How to Choose Values Over Rules
Values are the North Star that guides you in the journey of how you want to live your life. They guide how you want to be in the world rather than what you want to do or accomplish.
In the last newsletter, I talked about the Inner Rulebook that each of us metaphorically carries with us as we move through life. Each Inner Rulebook is customized to each of us.
You can spot a rule when it governs your conduct or your principles. It’s important to have some rules: Be kind. Pay your taxes. Don’t be racist.
But rules can go overboard if they’re rigid or coercive: If you want something done right, you have to do it yourself. This is the only way to load the dishwasher. You can’t ask for help.

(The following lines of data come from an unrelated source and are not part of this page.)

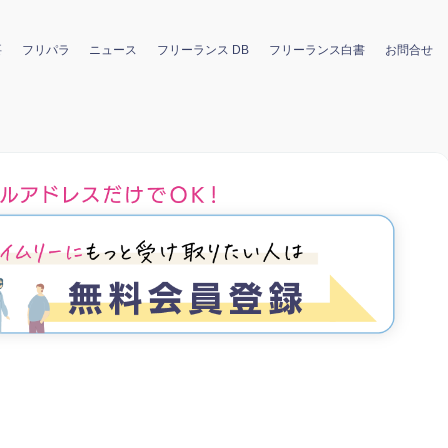
要
フリパラ
ニュース
フリーランス DB
フリーランス白書
お問合せ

We also learned Dr. Karen Horney’s four perfectionistic rules that get in the way of living our lives. There are others, for sure, but these four act as the basic raw materials from which lots of other rules are formed:
Endure everything
Understand everything
Like (and be liked by) everybody
Always be productive
This week, let’s talk about what to turn to instead of perfectionistic rules, and how to do that without lowering your standards or letting yourself down.
The short answer? Consult your values. Values are the North Star that guides you in the journey of how you want to live your life. They guide how you want to be in the world. Values can be anything: you might value honesty, hard work, romance, the outdoors, generosity, self-care, cleanliness, or any of a million other things.
Here’s a deeper dive, with four things to keep in mind when choosing values over rules:
1. Values are continuous—you’re never “done” with your values, just like a pianist can never check off “mastered piano” on a to-do list. Values are more of the direction than the destination.
2. Values are freely chosen. Our values explain why we might volunteer to clean up trash on the beach on a beautiful summer Saturday, let your friend cry on your shoulder after she went back to the partner you knew wasn’t a good match, or sit through a squawky middle school orchestra performance, not that I know anything about that last one. If we do any of those things without being driven by our values, we’d feel very different—resentful, grumpy, not to mention in need of some ibuprofen.
Therefore, watch out for rules that masquerade as values. For example, my client Theresa was brought up to be generous, but in her family it was presented as a requirement. “If someone asked you for something—a homeless person asked you for a dollar, a friend asked you to babysit—you had to do it,” she remembers. But the lack of free will meant it ceased to be a value and became a rule—the very opposite of the spirit of generosity.
3. Context matters in determining how to follow our values. My client Julie has a young child with a disability, and she values advocating for him. Right now he’s 6, but “advocating for him” will look very different when he’s 16, and different again when he’s 26. As their context changes, her actions will change, even as she keeps following the same value.
4. Choosing values doesn’t always feel good. I value helping people through my writing. But that means I ask experts to volunteer their time for an interview, or ask my friends to read chunks of a new book—things that don’t necessarily help them directly and may even feel burdensome with their busy schedule. I risk making other people stressed in order to follow my values, and that can feel illegal to me.
Likewise, I value spending time with my family, but sometimes that means I choose to turn down cool projects or say no to other lovely people, and that feels bad, like I’m letting people down. Following my values doesn’t always make me feel 100% good, but sitting with that discomfort is, for better or worse, part of living a valued life.
Okay, that was a lot! Thanks to Drs. Mike Twohig and Clarissa Ong for their time talking to me about this topic, and their excellent book, The Anxious Perfectionist: How to Manage Perfectionism-Driven Anxiety Using Acceptance & Commitment Therapy.